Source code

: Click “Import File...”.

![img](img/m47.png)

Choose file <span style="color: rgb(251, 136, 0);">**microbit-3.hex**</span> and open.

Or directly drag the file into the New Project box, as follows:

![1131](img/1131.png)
_ _ _ _ _ _ _
Rewrite the items with "box" replaced by "window", leaving everything else unchanged.

RESULT:
Source code

: Click “Import File...”.

![img](img/m47.png)

Choose file <span style="color: rgb(251, 136, 0);">**microbit-3.hex**</span> and open.

Or directly drag the file into the New Project window, as follows:

![1131](img/1131.png)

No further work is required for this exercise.